▶ What the task asks: Find the lines of data that contain the string "middle", then list them.

▶ Available data:
------------------------

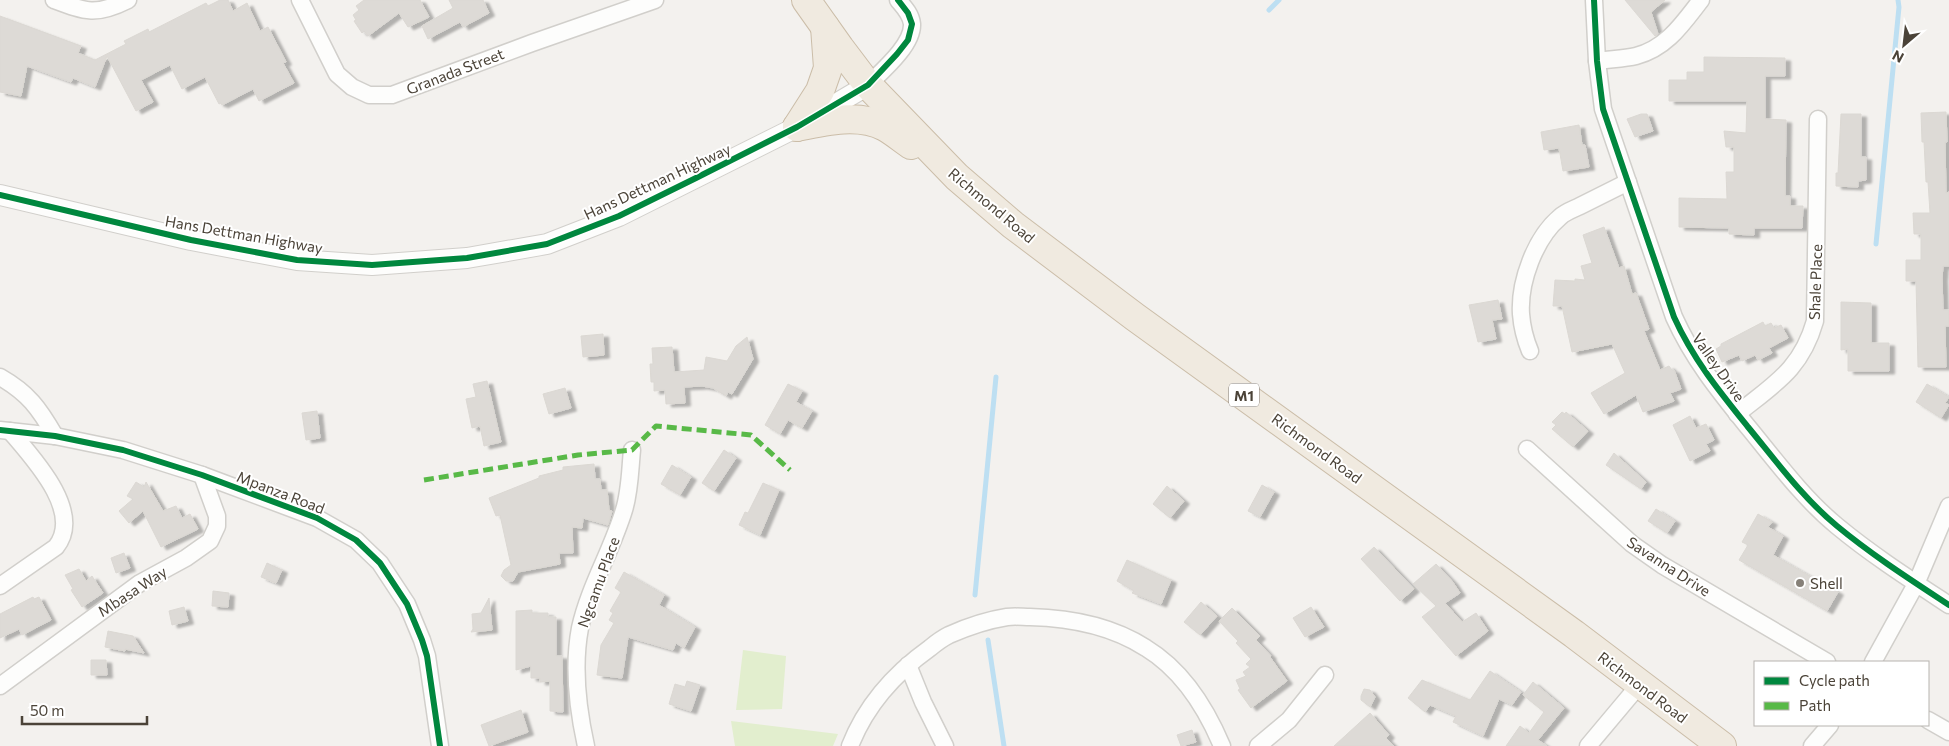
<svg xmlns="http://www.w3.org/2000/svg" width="1949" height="746" font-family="Commissioner,sans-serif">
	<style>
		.green { fill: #e2eece }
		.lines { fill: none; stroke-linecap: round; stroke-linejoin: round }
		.stream { stroke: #bddff2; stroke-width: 5 }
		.building { fill: #dddad6; stroke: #dbd8d3; filter: url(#shadow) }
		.minor-casing { stroke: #d1cfcb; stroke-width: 19 }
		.tertiary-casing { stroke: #d1cfcb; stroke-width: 22 }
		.trunk-casing { stroke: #cbbda8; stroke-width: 30 }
		.minor { stroke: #fdfdfc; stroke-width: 16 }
		.tertiary { stroke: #fdfdfc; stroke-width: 20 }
		.trunk { stroke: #f0eae0; stroke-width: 28 }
		.quiet { stroke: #58b947; stroke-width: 5; stroke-dasharray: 10 5; stroke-linecap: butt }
		.cycleway-casing { stroke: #fff; stroke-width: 9 }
		.cycleway { stroke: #00873e; stroke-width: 6 }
		.poi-dot { fill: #868078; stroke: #fff; stroke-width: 2 }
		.labels { text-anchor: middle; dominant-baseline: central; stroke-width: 4; stroke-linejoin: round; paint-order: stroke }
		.shield { fill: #fff; stroke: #817b74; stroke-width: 1 }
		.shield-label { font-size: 14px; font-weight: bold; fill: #4b4338 }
		.street-label { font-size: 15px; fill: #4b4338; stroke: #fff }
		.poi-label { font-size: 15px; fill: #4b4338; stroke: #fff; text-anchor: start }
	</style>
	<defs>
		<filter id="shadow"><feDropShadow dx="5.5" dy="3" stdDeviation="1" flood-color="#0004"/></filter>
	</defs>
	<rect width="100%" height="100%" fill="#f3f1ee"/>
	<g class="green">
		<polygon points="743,650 786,656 782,709 736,710"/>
		<polygon points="731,721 838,734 833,746 735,746"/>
	</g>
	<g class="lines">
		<g class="stream">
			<polyline points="1269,10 1279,0"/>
			<polyline points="1876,244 1899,7 1898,0"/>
			<polyline points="975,595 996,377"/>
			<polyline points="988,640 1004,746"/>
		</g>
	</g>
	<g class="building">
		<polygon points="220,0 228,0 233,11 247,3 260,31 268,27 286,62 283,63 294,83 259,101 253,89 222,105 221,103 219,104 205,77 182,89 170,65 141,80 153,102 136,111 107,56 95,87 73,78 71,82 27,66 21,96 0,92 0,16 81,46 78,53 95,60 126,44 124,41 148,29 149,32 206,3 208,6"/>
		<polygon points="364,0 420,0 429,17 408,27 399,13 368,36 364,31 362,33 354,21 356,20 353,15 359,10 356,6"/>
		<polygon points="449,0 483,0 489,13 463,27 460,22 428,39 422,26 453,8"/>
		<polygon points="1625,0 1665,0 1651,12 1658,34 1655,36"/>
		<polygon points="1704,57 1785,58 1785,76 1765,76 1765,119 1786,120 1785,196 1790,196 1790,206 1803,206 1802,228 1754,228 1754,235 1729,234 1729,228 1679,227 1679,198 1727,199 1726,172 1734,172 1734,147 1726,147 1724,131 1746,133 1747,101 1669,101 1669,80 1687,80 1687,72 1704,72"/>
		<polygon points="1946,112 1947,142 1945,142 1946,193 1949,192 1949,266 1943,266 1942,278 1943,310 1949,310 1949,326 1945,326 1946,367 1918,367 1916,281 1906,281 1906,260 1921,260 1921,234 1914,234 1913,213 1930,213 1928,182 1926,182 1924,142 1922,142 1921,113"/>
		<polygon points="1641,114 1647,114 1653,131 1635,137 1627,119"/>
		<polygon points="1841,114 1861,114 1861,157 1866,157 1866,180 1858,181 1858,187 1836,186 1836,173 1838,173"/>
		<polygon points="1579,125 1582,145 1585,145 1589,167 1563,171 1559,148 1544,150 1541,132"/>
		<polygon points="1604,227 1619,268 1624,266 1632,294 1636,293 1649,329 1644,331 1660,370 1669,366 1672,370 1674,370 1681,389 1670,393 1674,401 1643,412 1636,395 1604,414 1591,393 1625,373 1612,344 1572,352 1562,306 1553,306 1555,280 1575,281 1575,279 1585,280 1581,266 1592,263 1583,235"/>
		<polygon points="1498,300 1502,319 1492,320 1496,339 1478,342 1469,305"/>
		<polygon points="1841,302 1871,303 1871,343 1889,343 1889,371 1848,371 1848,349 1841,350"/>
		<polygon points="1763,322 1765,326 1771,323 1774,328 1781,325 1788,338 1769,348 1772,353 1758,360 1755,355 1742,361 1739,355 1722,362 1716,349 1721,346 1721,344"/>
		<polygon points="603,334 604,355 583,357 581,336"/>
		<polygon points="747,337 753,359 732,394 728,392 726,396 713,388 702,386 684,387 685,403 666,404 665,390 654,391 654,382 651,382 650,364 653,364 652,348 672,347 674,372 704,370 706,357 727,361 736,346"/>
		<polygon points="487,381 501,442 484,446 480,426 472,428 466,399 476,397 473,384"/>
		<polygon points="788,384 802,391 796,402 812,411 802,428 788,420 780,434 765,425"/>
		<polygon points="1927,384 1949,397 1945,403 1949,405 1941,418 1916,402"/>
		<polygon points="565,388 571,408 549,414 543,394"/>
		<polygon points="317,411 320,438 306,440 302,413"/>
		<polygon points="1562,412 1565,414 1566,412 1588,431 1573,447 1552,429 1556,425 1552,422"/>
		<polygon points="1690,416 1696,428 1706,424 1714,440 1706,444 1710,451 1690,461 1673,425"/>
		<polygon points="724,450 736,458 714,491 702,483"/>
		<polygon points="1614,453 1646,482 1641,489 1606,465"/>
		<polygon points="594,464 595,479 600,479 601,490 607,490 609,510 612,511 608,525 583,518 582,528 572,527 573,553 559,553 560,564 518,572 513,581 506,581 501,576 504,570 511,565 500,515 496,516 489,498 539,478 539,476 563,470 563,467"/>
		<polygon points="672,465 691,477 680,495 661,484"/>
		<polygon points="136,482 144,487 146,482 163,511 176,506 182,518 190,514 198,529 161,547 143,511 129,523 119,511 133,499 127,496"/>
		<polygon points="763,483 779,490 760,535 739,525 745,512 748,513"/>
		<polygon points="1262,485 1274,492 1260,517 1248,511"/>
		<polygon points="1167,486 1184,501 1170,518 1153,504"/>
		<polygon points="1656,509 1675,521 1667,533 1648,521"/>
		<polygon points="1758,514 1772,522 1768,527 1783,536 1773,555 1838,592 1827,611 1739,560 1748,545 1742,542"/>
		<polygon points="1374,547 1414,589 1400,601 1361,559"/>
		<polygon points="124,553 130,568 116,573 111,558"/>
		<polygon points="1127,560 1171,580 1161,604 1132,593 1134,591 1117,581"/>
		<polygon points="267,563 282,570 276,583 261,577"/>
		<polygon points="1436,564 1452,581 1460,593 1445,603 1462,622 1476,613 1488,631 1456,656 1422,617 1436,606 1413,584"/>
		<polygon points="79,569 86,581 92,576 103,593 82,607 71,590 73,589 65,575"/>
		<polygon points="624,572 664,595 659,605 695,627 684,648 676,643 673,650 628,637 622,678 597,675 601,645 614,623 609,620 613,613 610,611 621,592 615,588"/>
		<polygon points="213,591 229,593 228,607 212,606"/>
		<polygon points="33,597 34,599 39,597 51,620 22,635 19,629 0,638 0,614"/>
		<polygon points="489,598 492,630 471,632 473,629 472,614 481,613"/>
		<polygon points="1201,602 1217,616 1200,635 1184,622"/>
		<polygon points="184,607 188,621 172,625 169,611"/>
		<polygon points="1311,607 1324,627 1305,637 1293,618"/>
		<polygon points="1232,608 1260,636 1256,640 1271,656 1270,657 1287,681 1251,708 1238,690 1240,689 1236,680 1246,676 1243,672 1250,667 1246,664 1251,659 1236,643 1238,641 1219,621"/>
		<polygon points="532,610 532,613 548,613 548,617 556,617 556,656 562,656 563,712 550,711 550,681 540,682 540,678 531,678 531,666 516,670 516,611"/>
		<polygon points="108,631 133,636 144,653 125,649 125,651 105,647"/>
		<polygon points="91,660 106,660 107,675 91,675"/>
		<polygon points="1490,671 1521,692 1512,705 1499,699 1483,736 1453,722 1456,716 1430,705 1425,712 1408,698 1422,680 1470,700"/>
		<polygon points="687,681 700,685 691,711 669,704 675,684 685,687"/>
		<polygon points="1533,682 1564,708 1538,740 1547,746 1506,746 1520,726 1529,733 1544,712 1523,695"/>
		<polygon points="1364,689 1370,690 1375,697 1370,707 1361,700 1361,696"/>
		<polygon points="521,710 528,732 489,746 481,725"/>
		<polygon points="1370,713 1389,735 1386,738 1394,746 1334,746"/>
		<polygon points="1192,730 1196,742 1181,746 1177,735"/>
	</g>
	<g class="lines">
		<defs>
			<g id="minor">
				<path d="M54,0C86,12 96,16 128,0"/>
				<polyline points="300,0 337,74 352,87 369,95 392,95 532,43 655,0"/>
				<path d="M1594,0L1597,61L1603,109L1674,317C1693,359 1719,391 1748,427C1776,461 1803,498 1837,526C1872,555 1911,580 1949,605"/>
				<path d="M1597,61C1610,59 1624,59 1636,56C1667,48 1683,23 1701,0"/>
				<path d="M868,85C882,71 913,45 912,24C911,14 904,7 898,0"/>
				<path d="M1530,351C1525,339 1522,327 1521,314C1519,282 1535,238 1560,217C1565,212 1574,209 1580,206C1596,198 1612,190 1628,182"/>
				<path d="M0,377C28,393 39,408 55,436"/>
				<path d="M1737,414C1774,384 1801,370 1815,321L1818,119"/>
				<polyline points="0,430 55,436 123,450 202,475 317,518 356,540 380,563 407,604 422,640 427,656 440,746"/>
				<polyline points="1527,449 1632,544 1662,565 1827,662"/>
				<path d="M0,586L56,547C84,512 33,458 10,431"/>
				<polyline points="1873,662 1916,584 1949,506"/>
				<polyline points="908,665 923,702 945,746"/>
				<polyline points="0,686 140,583 186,558 210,541 217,526 217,516 202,475"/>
				<polyline points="1928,720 1949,732"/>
				<path d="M586,746C578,710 573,665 580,628C589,587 612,550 624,510C630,491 630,470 632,450"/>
				<path d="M850,746C866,705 895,673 930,648C936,643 943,638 949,635C967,627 988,620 1007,617C1015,616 1023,617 1030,617C1070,618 1112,626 1146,648C1182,670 1206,708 1222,746"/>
				<polyline points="1258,746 1289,720 1325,675"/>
				<polyline points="1588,746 1640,684"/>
				<polyline points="1812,746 1830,725"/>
			</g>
			<polyline id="tertiary" points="0,195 191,240 297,260 372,265 467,258 547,244 619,216 797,127 868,85"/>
			<g id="trunk">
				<polyline points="806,0 840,48 868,85 957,177 1013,225 1135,317 1574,634 1722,746"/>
				<path d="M797,127C825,121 859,113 885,127C894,132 902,139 911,145"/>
				<polyline points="797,127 820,91 828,68 825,27"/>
			</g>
		</defs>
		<use href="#minor" class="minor-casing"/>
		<use href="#tertiary" class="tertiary-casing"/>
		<use href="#trunk" class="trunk-casing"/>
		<use href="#minor" class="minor"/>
		<use href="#tertiary" class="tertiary"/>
		<use href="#trunk" class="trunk"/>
		<polyline class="quiet" points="424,480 578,455 632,450 656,426 751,435 790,470"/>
		<defs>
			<g id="cycleway">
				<path d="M1594,0L1597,61L1603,109L1674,317C1693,359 1719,391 1748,427C1776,461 1803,498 1837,526C1872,555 1911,580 1949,605"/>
				<polyline points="0,195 191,240 297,260 372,265 467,258 547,244 619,216 696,178 797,127 868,85 897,54 908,40 912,24 908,13 898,0"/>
				<polyline points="0,430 55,436 123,450 202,475 317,518 356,540 380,563 407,604 422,640 427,656 440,746"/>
			</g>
		</defs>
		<use href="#cycleway" class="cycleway-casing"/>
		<use href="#cycleway" class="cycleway"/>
	</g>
	<circle class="poi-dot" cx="1800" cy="583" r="5"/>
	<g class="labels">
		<rect class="shield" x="1229" y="383.5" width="30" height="23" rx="4"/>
		<g class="shield-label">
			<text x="1244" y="395">M1</text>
		</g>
		<g class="street-label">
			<text transform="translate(455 71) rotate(-21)">Granada Street</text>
			<text transform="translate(657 181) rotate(-25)">Hans Dettman Highway</text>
			<text transform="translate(992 205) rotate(40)">Richmond Road</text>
			<text transform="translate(244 234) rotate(10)">Hans Dettman Highway</text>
			<text transform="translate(1815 282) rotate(-88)">Shale Place</text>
			<text transform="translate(1719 367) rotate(55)">Valley Drive</text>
			<text transform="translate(1317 448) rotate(36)">Richmond Road</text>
			<text transform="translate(281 492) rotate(21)">Mpanza Road</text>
			<text transform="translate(1669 566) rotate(33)">Savanna Drive</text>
			<text transform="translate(598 582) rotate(-70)">Ngcamu Place</text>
			<text transform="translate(132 591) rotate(-33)">Mbasa Way</text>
			<text transform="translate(1643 687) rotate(37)">Richmond Road</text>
		</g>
		<g class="poi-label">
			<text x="1810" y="583">Shell</text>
		</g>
	</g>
	<rect x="1754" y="661" width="175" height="65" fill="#ffffff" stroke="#b7b4af"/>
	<rect x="1764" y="677" width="25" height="8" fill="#00873e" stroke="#b7b4af"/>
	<text x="1799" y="686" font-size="15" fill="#4b4338">Cycle path</text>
	<rect x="1764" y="702" width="25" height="8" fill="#58b947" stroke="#b7b4af"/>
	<text x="1799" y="711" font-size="15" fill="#4b4338">Path</text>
	<g transform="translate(1904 45) rotate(208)" stroke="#ffffff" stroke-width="4" paint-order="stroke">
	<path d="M0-4L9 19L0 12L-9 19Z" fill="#4b4338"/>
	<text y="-8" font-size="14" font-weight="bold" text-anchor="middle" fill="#4b4338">N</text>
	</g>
	<path d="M22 716v8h125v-8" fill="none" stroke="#4b4338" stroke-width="2.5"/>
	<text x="30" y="716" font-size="15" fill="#4b4338" stroke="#ffffff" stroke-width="4" paint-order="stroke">50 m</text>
</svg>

------------------------

▶ Answer space:
		.labels { text-anchor: middle; dominant-baseline: central; stroke-width: 4; stroke-linejoin: round; paint-order: stroke }
	<text y="-8" font-size="14" font-weight="bold" text-anchor="middle" fill="#4b4338">N</text>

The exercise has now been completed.